An Efficient Index-Based Approach to Distributed Set Reachability on Small-World Graphs.
Yuanyuan Zeng,Kenli Li,Xu Zhou,Wensheng Luo,Yunjun Gao
DOI: https://doi.org/10.1109/tpds.2021.3139111
IF: 5.3
2022-01-01
IEEE Transactions on Parallel and Distributed Systems
Abstract:Set reachability query in directed graphs has a plethora of graph-based applications such as dependency analysis and graph centrality calculation. Given two sets $S$ and $T$ of source and target vertices, set reachability query needs to acquire all pairs $(s,t)$ where $s{\in }S$ , $t{\in }T$ and $s$ can reach $t$ . The state-of-the-art approach distributed set reachability (DSR) investigates the set reachability query in a distributed environment and adopts a static graph-based index to enhance the query efficiency. Nevertheless, DSR needs to store the graph-based index in all partitions, which causes a huge space overhead. Furthermore, it cannot efficiently solve the negative query $(s,t)$ where $s$ cannot reach $t$ , since DSR needs to traverse the whole reachable paths and becomes unable to efficiently reduce the computations. To alleviate these issues, we propose a novel multi-level 2-hop (ML2hop) index for the set reachability query in a distributed environment. Based on ML2hop, we further present a bi-directional query algorithm, called MLQA, to achieve efficient support for both positive and negative queries in Pregel-like systems.
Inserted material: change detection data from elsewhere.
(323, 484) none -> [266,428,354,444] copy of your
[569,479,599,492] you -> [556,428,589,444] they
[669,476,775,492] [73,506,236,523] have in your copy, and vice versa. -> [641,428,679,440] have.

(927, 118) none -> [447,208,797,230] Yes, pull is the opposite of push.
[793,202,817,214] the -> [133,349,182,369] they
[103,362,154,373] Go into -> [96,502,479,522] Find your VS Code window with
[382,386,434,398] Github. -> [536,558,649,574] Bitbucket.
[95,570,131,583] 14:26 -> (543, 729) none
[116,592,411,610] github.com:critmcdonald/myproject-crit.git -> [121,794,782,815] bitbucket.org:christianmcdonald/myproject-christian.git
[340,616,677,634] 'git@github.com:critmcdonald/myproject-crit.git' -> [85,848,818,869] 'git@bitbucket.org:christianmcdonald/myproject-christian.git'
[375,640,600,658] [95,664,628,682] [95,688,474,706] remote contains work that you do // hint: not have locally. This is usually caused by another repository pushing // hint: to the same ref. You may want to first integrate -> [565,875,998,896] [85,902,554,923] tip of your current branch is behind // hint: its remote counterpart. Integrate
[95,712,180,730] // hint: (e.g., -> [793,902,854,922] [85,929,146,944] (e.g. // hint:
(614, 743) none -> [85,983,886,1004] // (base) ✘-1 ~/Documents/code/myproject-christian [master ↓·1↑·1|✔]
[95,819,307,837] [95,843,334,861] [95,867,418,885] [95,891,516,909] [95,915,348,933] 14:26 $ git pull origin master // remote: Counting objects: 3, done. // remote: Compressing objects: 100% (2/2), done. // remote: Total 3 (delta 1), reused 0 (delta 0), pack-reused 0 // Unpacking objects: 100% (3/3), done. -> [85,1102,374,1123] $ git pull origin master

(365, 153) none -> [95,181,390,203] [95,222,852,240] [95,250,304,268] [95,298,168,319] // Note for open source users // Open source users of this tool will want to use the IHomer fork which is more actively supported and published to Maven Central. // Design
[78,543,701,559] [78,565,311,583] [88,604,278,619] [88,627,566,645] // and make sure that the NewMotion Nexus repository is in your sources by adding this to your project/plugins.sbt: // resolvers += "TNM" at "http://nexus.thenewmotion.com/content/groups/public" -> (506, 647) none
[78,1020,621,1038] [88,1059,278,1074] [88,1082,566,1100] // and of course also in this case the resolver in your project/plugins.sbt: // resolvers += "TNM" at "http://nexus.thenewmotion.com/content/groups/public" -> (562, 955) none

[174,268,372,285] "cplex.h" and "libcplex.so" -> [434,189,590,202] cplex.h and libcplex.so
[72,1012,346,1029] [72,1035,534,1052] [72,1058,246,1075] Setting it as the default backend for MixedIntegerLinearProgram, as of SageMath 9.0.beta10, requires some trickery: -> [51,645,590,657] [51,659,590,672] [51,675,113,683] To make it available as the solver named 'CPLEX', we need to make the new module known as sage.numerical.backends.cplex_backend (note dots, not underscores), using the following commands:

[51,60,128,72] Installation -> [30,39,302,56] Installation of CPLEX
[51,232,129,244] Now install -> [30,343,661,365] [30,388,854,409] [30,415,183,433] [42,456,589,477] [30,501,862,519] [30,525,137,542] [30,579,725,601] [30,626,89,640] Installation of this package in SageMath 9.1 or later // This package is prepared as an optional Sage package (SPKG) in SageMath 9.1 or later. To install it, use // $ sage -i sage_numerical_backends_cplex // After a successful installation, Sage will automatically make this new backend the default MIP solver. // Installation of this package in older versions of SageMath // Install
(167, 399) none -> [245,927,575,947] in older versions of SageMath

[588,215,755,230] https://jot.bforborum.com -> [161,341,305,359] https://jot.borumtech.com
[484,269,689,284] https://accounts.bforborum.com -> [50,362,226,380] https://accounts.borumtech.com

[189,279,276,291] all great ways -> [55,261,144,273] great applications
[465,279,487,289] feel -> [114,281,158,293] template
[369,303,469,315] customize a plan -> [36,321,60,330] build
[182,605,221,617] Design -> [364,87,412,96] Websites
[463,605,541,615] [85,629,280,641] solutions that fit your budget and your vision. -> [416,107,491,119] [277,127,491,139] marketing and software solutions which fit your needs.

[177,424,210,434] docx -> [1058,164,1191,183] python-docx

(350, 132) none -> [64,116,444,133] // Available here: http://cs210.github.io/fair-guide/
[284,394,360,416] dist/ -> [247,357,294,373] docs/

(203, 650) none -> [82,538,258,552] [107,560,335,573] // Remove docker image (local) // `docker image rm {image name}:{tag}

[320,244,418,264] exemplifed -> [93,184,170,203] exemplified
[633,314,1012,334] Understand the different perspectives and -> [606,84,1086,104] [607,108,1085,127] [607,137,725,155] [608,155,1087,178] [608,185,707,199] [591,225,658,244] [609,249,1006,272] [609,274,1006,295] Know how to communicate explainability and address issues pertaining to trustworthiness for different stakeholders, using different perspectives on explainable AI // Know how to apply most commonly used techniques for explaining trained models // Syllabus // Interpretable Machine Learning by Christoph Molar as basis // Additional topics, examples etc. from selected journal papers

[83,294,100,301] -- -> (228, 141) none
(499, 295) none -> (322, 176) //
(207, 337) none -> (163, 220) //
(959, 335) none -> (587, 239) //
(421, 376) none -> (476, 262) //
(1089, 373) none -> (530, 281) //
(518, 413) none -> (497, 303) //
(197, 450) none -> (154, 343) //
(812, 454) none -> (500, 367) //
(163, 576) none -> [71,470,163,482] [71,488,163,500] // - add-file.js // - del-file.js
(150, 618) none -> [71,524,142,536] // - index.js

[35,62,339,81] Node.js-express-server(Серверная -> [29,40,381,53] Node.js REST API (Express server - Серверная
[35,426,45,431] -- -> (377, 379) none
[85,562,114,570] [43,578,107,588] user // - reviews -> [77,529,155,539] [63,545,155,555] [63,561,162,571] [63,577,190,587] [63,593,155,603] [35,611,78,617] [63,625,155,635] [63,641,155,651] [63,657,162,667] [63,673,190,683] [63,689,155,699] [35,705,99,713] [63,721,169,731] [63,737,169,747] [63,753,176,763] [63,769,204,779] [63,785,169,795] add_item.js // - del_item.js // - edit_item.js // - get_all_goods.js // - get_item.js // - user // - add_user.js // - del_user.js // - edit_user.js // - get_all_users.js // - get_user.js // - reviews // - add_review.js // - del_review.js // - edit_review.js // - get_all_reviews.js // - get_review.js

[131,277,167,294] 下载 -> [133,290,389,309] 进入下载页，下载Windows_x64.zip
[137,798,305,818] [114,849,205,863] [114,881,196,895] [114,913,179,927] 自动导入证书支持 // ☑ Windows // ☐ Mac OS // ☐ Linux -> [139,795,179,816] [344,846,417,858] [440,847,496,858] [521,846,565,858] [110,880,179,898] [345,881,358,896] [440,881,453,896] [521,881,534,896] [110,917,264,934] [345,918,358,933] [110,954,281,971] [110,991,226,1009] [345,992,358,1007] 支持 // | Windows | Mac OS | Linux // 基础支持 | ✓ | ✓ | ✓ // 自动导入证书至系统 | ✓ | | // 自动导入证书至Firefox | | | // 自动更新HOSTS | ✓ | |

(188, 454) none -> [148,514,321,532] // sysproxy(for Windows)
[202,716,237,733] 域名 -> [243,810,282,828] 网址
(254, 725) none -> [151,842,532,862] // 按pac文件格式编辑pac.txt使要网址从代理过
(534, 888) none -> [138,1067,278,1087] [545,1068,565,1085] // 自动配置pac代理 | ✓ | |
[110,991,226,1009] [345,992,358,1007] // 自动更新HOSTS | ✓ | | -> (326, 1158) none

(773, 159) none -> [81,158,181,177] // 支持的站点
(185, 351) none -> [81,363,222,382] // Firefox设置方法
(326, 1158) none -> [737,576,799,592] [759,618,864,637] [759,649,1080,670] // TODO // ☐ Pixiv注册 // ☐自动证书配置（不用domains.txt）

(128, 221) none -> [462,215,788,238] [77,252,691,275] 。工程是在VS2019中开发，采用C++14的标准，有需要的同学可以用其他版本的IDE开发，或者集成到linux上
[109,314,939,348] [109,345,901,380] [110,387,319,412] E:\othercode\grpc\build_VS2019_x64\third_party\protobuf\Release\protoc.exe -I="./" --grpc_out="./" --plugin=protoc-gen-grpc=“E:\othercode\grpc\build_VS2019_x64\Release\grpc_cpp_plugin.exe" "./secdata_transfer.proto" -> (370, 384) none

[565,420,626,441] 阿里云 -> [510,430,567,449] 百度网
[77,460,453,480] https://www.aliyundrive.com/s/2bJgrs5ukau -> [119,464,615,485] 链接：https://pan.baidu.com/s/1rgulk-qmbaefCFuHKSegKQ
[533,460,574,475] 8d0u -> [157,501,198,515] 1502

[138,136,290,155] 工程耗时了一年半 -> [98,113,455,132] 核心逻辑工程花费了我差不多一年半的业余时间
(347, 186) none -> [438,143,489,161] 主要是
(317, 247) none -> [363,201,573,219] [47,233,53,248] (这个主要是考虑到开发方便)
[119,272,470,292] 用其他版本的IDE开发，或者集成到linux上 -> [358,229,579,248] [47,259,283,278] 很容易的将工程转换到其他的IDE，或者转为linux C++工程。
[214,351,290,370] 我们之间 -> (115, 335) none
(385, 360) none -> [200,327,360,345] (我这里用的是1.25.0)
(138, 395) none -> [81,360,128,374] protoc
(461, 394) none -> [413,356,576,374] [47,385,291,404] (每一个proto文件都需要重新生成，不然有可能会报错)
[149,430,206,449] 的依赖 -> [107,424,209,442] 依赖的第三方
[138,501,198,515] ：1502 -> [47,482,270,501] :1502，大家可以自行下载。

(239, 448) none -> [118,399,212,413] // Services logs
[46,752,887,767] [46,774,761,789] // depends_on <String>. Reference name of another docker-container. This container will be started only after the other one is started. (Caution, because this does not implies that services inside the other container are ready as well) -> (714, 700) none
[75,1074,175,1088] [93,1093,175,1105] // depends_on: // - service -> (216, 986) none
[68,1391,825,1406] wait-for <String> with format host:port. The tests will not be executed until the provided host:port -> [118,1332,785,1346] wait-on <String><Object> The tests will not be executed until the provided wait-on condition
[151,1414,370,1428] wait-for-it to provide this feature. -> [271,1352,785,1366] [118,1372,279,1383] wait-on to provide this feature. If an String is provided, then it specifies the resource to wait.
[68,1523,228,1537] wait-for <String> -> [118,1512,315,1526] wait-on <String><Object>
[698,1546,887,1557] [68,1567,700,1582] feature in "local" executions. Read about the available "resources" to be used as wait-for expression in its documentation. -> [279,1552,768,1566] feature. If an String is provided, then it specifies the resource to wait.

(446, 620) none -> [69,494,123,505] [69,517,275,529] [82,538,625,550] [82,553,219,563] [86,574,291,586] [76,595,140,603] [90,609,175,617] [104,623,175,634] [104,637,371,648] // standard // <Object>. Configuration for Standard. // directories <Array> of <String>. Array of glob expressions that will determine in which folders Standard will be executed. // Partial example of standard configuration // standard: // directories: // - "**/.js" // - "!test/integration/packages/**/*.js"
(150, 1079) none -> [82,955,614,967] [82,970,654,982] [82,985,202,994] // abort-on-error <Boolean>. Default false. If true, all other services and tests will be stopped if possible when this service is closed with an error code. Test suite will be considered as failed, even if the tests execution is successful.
Generally, MLQA is equipped with the following three significant properties: (1) Low computation costs. It reduces redundant local computations in each partition by controlling the rounds of path traversals. (2) Low communication costs. It restricts the message exchange among different partitions within one single round with guaranteed accuracy of query results. (3) High parallelism. It adopts a bi-directional query technique for message propagation, achieving the better query efficiency than the forward-traversal query strategy utilized in DSR. Experimental results over several real-world graphs demonstrate that MLQA significantly outperforms the state-of-the-art algorithm by up to two orders of magnitude speedup.